As usinas mantiveram o foco na oferta de açúcares de coloração mais escura (entre 200 e 300 ICUMSA), produtos de menor valor agregado. Esse movimento limitou as negociações e contribuiu para a manutenção dos preços em patamares inferiores.
No cenário internacional, o açúcar também registrou queda na Bolsa de Nova York ao longo da segunda semana de janeiro. Segundo Muruci, os dados positivos de produção da Índia continuam exercendo forte pressão sobre as cotações globais.
A Associação Indiana de Usinas de Açúcar (ISMA) informou que, entre outubro e janeiro, a safra do país está 21% acima do mesmo período do ano anterior, ampliando a oferta mundial do produto e desestimulando compras mais expressivas por parte dos agentes internacionais.
Na semana, o contrato futuro de açúcar recuou de US$ 14,84 para US$ 14,57 centavos por libra-peso, queda de aproximadamente 1,8%.

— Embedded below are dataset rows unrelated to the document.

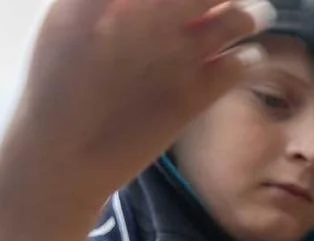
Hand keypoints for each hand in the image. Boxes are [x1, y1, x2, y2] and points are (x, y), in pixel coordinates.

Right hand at [18, 0, 273, 198]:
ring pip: (235, 18)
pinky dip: (248, 58)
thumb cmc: (56, 86)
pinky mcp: (192, 95)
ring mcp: (173, 55)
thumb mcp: (66, 21)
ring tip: (256, 13)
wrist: (63, 153)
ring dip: (248, 14)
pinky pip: (239, 66)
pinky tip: (247, 56)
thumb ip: (105, 0)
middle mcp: (145, 16)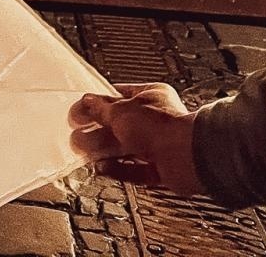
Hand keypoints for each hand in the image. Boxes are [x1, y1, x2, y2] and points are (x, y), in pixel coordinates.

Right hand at [68, 83, 203, 193]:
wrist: (188, 157)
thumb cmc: (162, 126)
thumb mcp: (120, 111)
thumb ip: (99, 108)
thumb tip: (86, 102)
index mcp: (150, 96)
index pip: (118, 96)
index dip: (96, 103)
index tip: (79, 110)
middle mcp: (156, 119)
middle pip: (119, 125)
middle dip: (96, 131)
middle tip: (76, 135)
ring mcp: (160, 145)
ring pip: (125, 148)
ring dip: (103, 151)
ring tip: (83, 153)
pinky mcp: (162, 169)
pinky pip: (135, 170)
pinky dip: (118, 169)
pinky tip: (102, 169)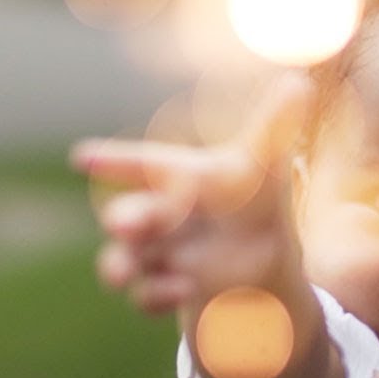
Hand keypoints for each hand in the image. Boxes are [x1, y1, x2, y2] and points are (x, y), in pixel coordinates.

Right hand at [70, 74, 312, 318]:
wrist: (257, 255)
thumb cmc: (250, 199)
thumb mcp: (264, 167)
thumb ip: (274, 128)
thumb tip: (297, 81)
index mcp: (177, 179)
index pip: (143, 165)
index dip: (115, 162)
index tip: (81, 157)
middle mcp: (158, 215)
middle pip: (130, 214)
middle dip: (124, 218)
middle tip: (123, 224)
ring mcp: (156, 254)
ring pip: (125, 259)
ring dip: (119, 265)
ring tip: (123, 274)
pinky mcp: (165, 289)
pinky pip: (148, 296)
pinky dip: (158, 296)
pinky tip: (184, 290)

Enquanto o açúcar apresentou retração, o etanol registrou valorização no mercado interno. As negociações entre usinas e distribuidoras mostraram preços mais firmes, impulsionadas pela baixa nos estoques em meio ao período de entressafra da cana-de-açúcar no Centro-Sul do país.

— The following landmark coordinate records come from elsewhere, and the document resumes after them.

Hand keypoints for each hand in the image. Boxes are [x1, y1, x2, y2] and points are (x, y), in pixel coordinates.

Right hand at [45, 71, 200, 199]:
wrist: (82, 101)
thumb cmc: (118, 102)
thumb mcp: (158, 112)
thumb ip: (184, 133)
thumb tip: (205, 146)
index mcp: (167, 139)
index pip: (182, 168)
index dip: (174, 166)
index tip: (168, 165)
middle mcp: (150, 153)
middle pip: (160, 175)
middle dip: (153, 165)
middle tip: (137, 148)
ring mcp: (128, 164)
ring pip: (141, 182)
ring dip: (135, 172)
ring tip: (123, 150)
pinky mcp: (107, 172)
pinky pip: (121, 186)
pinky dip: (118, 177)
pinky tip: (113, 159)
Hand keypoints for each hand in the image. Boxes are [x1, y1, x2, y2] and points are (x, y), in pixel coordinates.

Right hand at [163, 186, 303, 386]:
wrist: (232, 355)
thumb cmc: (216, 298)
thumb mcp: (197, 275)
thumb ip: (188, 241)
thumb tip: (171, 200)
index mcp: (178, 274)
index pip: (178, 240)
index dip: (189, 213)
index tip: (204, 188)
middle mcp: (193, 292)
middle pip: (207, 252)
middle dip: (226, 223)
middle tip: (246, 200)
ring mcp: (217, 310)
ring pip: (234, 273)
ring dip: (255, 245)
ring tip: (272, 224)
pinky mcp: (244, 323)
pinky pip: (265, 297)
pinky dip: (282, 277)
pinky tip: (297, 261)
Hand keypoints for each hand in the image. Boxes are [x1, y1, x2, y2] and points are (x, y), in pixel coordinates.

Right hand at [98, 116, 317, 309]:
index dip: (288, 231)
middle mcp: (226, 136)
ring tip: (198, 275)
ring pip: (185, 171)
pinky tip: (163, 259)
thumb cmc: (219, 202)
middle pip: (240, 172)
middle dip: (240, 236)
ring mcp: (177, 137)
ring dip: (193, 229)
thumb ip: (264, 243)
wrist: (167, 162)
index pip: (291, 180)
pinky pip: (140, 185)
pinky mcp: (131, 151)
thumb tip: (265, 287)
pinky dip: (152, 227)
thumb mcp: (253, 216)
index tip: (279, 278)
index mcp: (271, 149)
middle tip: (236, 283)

“As usinas estão confortáveis em pedir preços mais altos, já que a oferta é limitada e a demanda segue aquecida”, explicou Muruci. As distribuidoras buscam recompor seus estoques após o aumento no consumo durante os feriados de fim de ano.
Em Ribeirão Preto (SP), o etanol hidratado iniciou a semana cotado a R$ 3,65 e encerrou a R$ 3,69 por litro, representando alta de 1,1%.
Os embarques brasileiros de açúcar começaram 2026 em ritmo forte, segundo dados da Secretaria de Comércio Exterior (Secex). Até o momento, com seis dias úteis, a receita média diária com exportações de açúcar e melaços atinge US$ 46,43 milhões, enquanto o volume médio diário embarcado chega a 123,4 mil toneladas.
No total, foram exportadas 740,4 mil toneladas de açúcar em janeiro, gerando US$ 278,6 milhões em receita, a um preço médio de US$ 376,3 por tonelada.
Na comparação com janeiro de 2025, as exportações apresentaram alta de 2,2% em valor diário e crescimento expressivo de 31,7% no volume exportado. No entanto, o preço médio caiu 22,4%, refletindo o cenário de maior oferta global e cotações mais baixas.